The Maine Attorney General’s Office is filing a civil rights complaint against a Portland man accused of attacking an Asian-American woman and her daughter last week and telling the woman to “go back to your country.”

Troy Sprague, 47, was arrested Saturday on charges of criminal mischief and interfering with constitutional and civil rights. He has been released on bail.

The attorney general’s complaint seeks an order protecting the woman and her family by prohibiting Sprague from having any contact with them and from violating the Maine Civil Rights Act in the future.

“We are bearing witness to an unconscionable increase in hate crimes being perpetrated against individuals of Asian descent in our nation,” Maine Attorney General Aaron Frey said in a news release. “We will not tolerate such attacks in Maine and we will act swiftly to address allegations like those received last week in Portland.

“We encourage any member of Maine’s Asian-American community to contact their local law enforcement agency if they encounter threats or acts of violence or property damage based on bias against their race, ancestry or national origin. We will review all such cases to determine whether they meet the criteria for enforcement under our Civil Rights Act.”

Marpheen Chann, president of the Cambodian Community Association of Maine and an educator at the Holocaust and Human Rights Center of Maine, applauded the attorney general’s action Monday, though he said there is still work to be done in law enforcement when it comes to recognizing and responding to racism.


“I think it’s a very important statement from AG Frey,” Chann said. “We need to call racism for what it is. It’s racism and this act was a racist act against an Asian-American woman and her daughter while trying to go about their day. I think Attorney General Frey has taken a step in the right direction for calling it what it is and alerting the public that this isn’t acceptable behavior.”

The woman and her daughter were in their car waiting for an oil change at 471 Forest Ave. last week, the complaint states. Sprague was walking along the road when he turned and started swearing at the woman, telling her to “go back to your country” and “you Chinese go back to your country.”

Sprague then jumped over the guardrail separating the sidewalk from the service station and began kicking the woman’s partially opened window. His kicking damaged her rearview mirror, causing debris to fly into her car and hit her daughter.

Police have said Sprague is homeless and it was unclear Monday if he has an attorney.

There is no criminal charge of “hate crime” in Maine statute. A person accused of civil rights violations may be charged for interference with constitutional or civil rights or, in cases where there is an injunction under the Civil Rights Act, for a knowing violation of a civil rights injunction. Both are Class D crimes punishable by up to 364 days in jail and a $2,000 fine.

In addition, any crime may be treated as a hate crime at sentencing if the court finds that the defendant targeted the victim due to the victim’s “race, color, religion, sex, ancestry, national origin, physical or mental disability, sexual orientation or homelessness.”

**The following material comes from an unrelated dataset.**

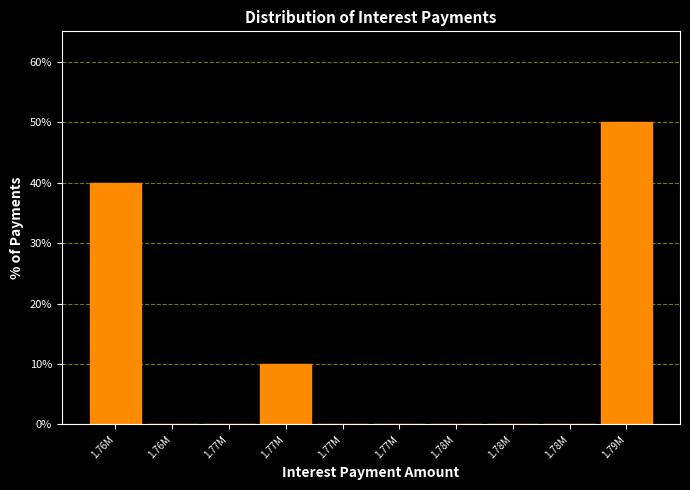

Are the bars horizontal?

No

While there is a federal hate crimes statute, it has a higher threshold for bringing prosecution and comes with restrictions on the circumstances under which a case may be brought, such as that the crime resulting in willful bodily injury or attempted bodily injury. There are also certain circumstances pertaining to the federal charge such as if the crime takes place across state lines or involves a weapon that has traveled in interstate or foreign commerce.

A recent study by the Center for the Study of Hate and Extremism found anti-Asian hate crimes increased 145 percent last year in America’s largest cities, even as overall hate crimes dropped 6 percent.

Last week, in the wake of the killing of eight people, including six Asian-American women, in Georgia, President Biden said he supports the passage of a COVID-19 Hate Crimes Act, which would expedite the federal government’s response to the rise of hate crimes exacerbated during the pandemic, support state and local governments to improve hate crimes reporting, and ensure that hate crimes information is more accessible to Asian-American communities.